Work to do - Transcribe the lines of each item below exactly as they appear, omitting the pictures from your answer.
>> START Data excerpts
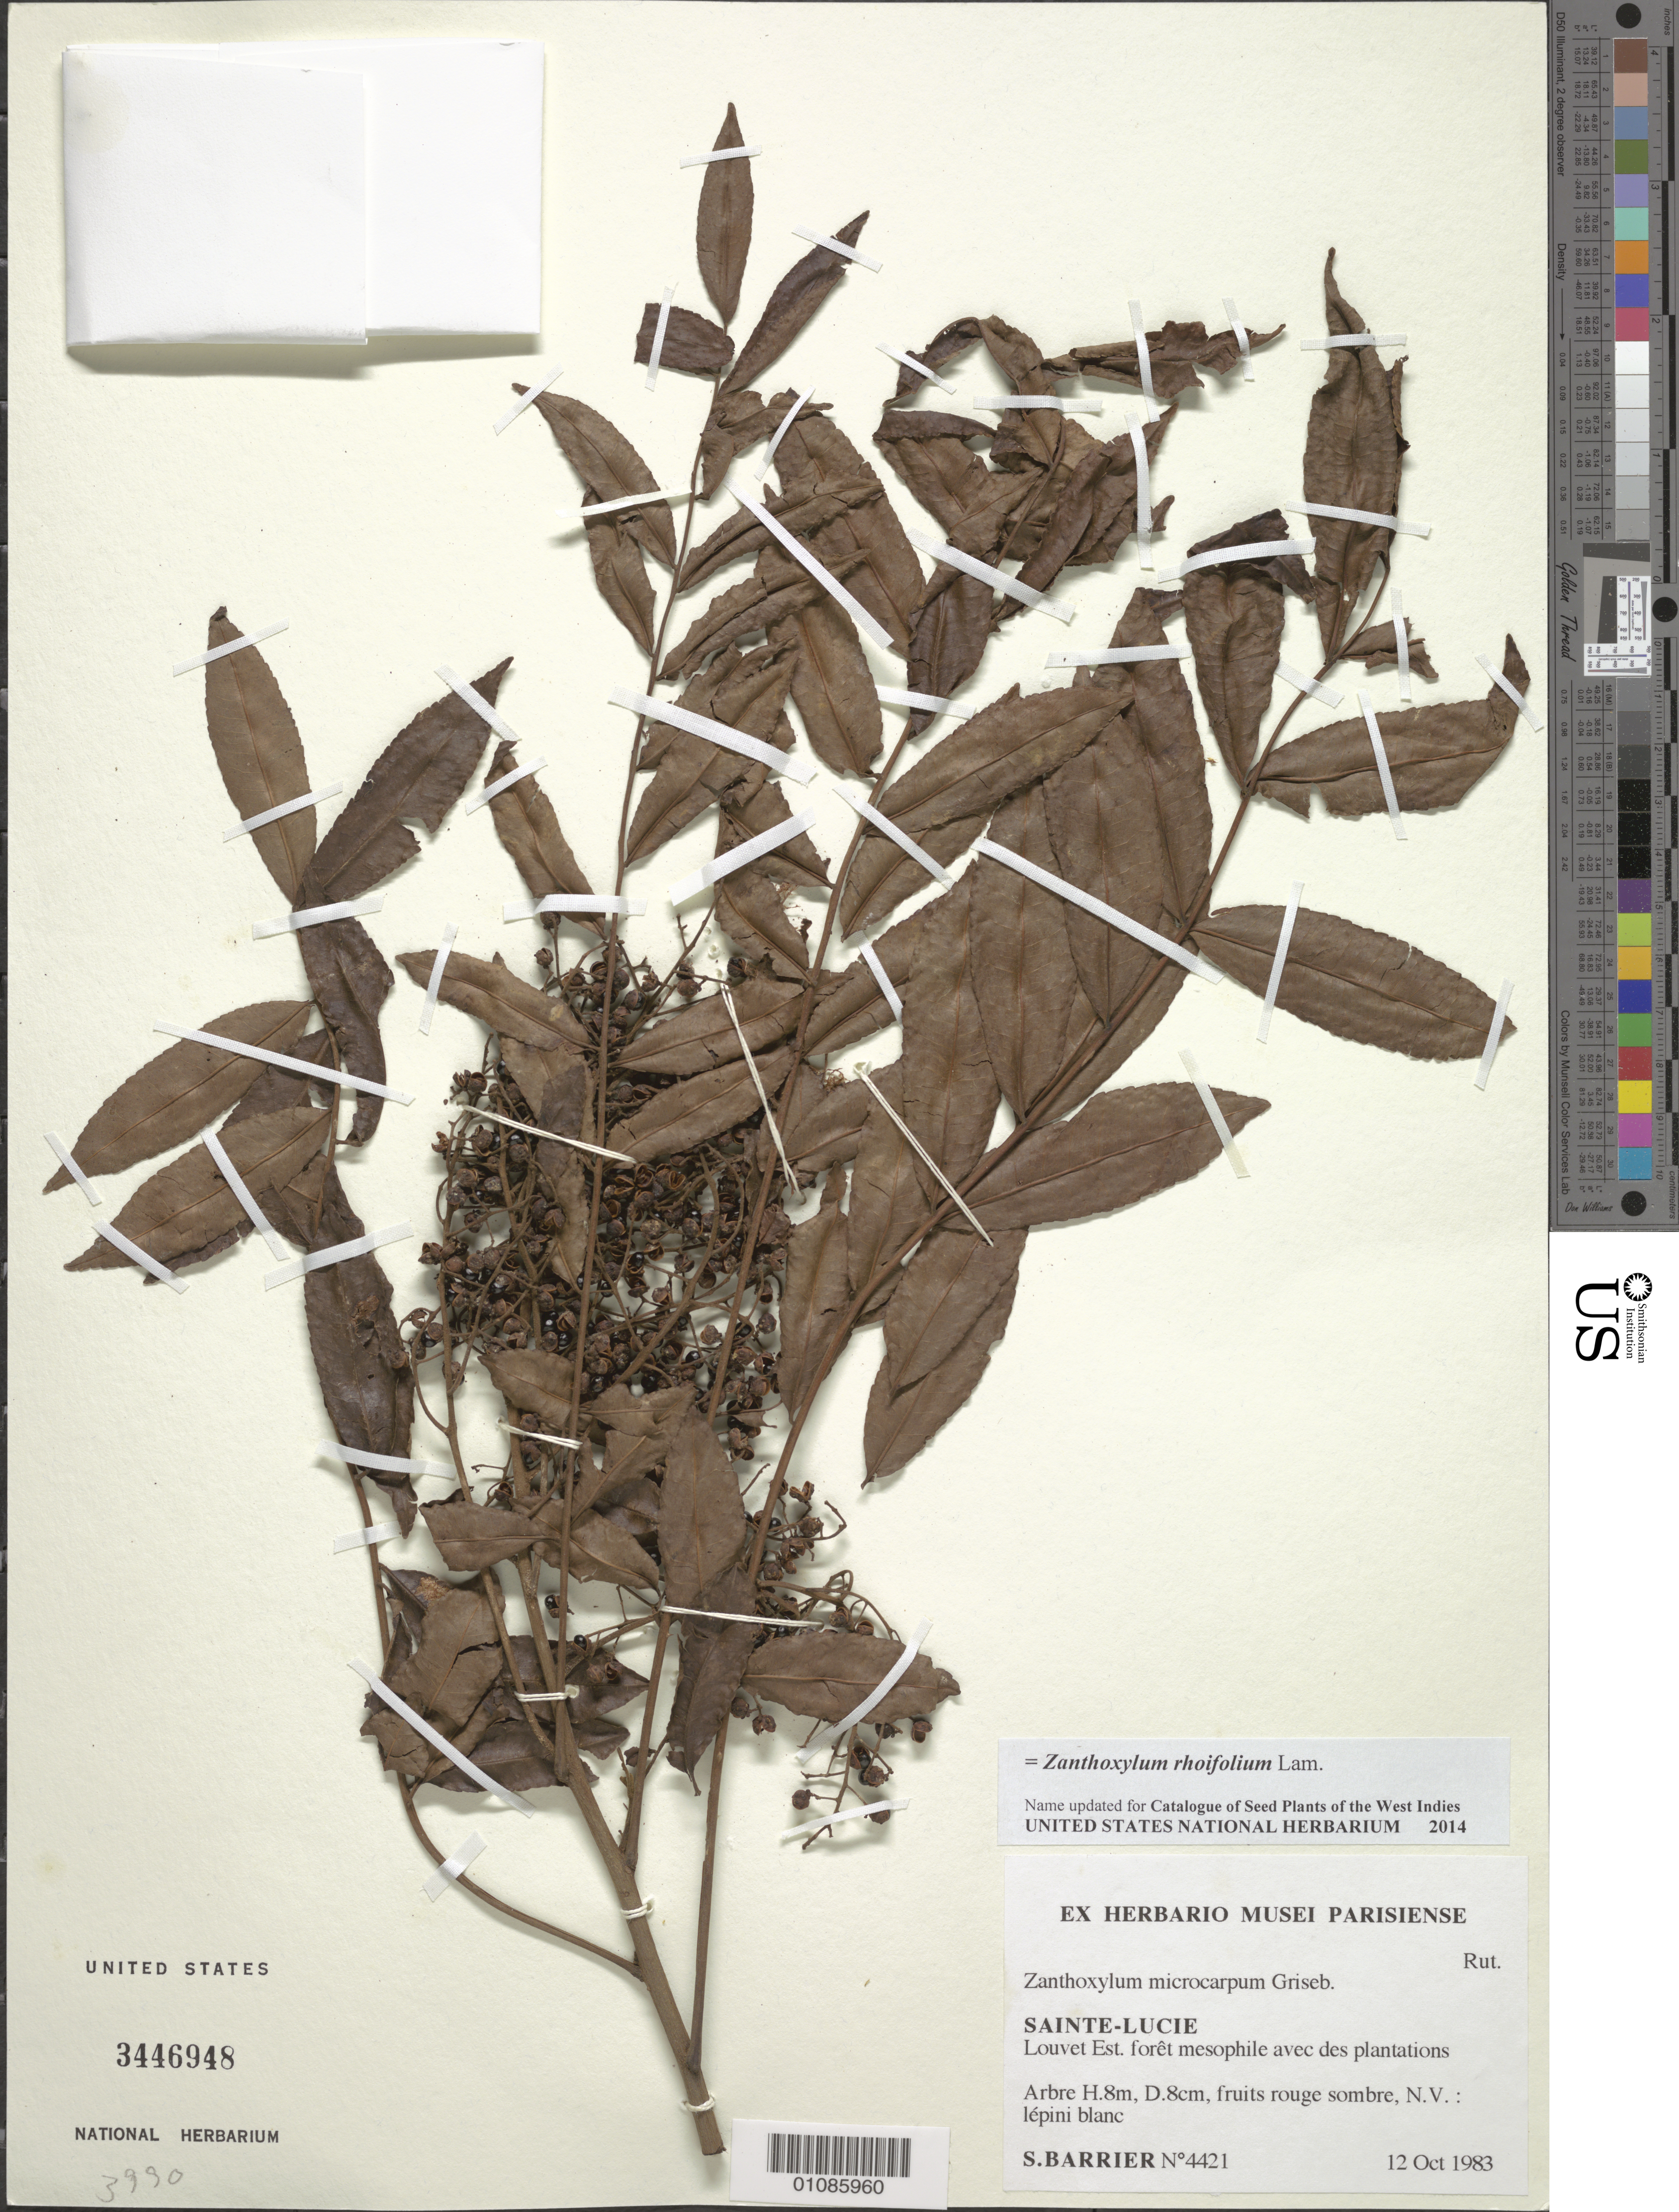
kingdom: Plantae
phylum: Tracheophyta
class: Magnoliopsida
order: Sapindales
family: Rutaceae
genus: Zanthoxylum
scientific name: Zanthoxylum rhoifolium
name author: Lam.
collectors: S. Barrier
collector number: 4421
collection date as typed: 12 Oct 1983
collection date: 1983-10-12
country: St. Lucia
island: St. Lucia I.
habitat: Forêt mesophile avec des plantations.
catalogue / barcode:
>> END Data excerpts
Written answer -
kingdom: Plantae
phylum: Tracheophyta
class: Magnoliopsida
order: Sapindales
family: Rutaceae
genus: Zanthoxylum
scientific name: Zanthoxylum rhoifolium
name author: Lam.
collectors: S. Barrier
collector number: 4421
collection date as typed: 12 Oct 1983
collection date: 1983-10-12
country: St. Lucia
island: St. Lucia I.
habitat: Forêt mesophile avec des plantations.
catalogue / barcode:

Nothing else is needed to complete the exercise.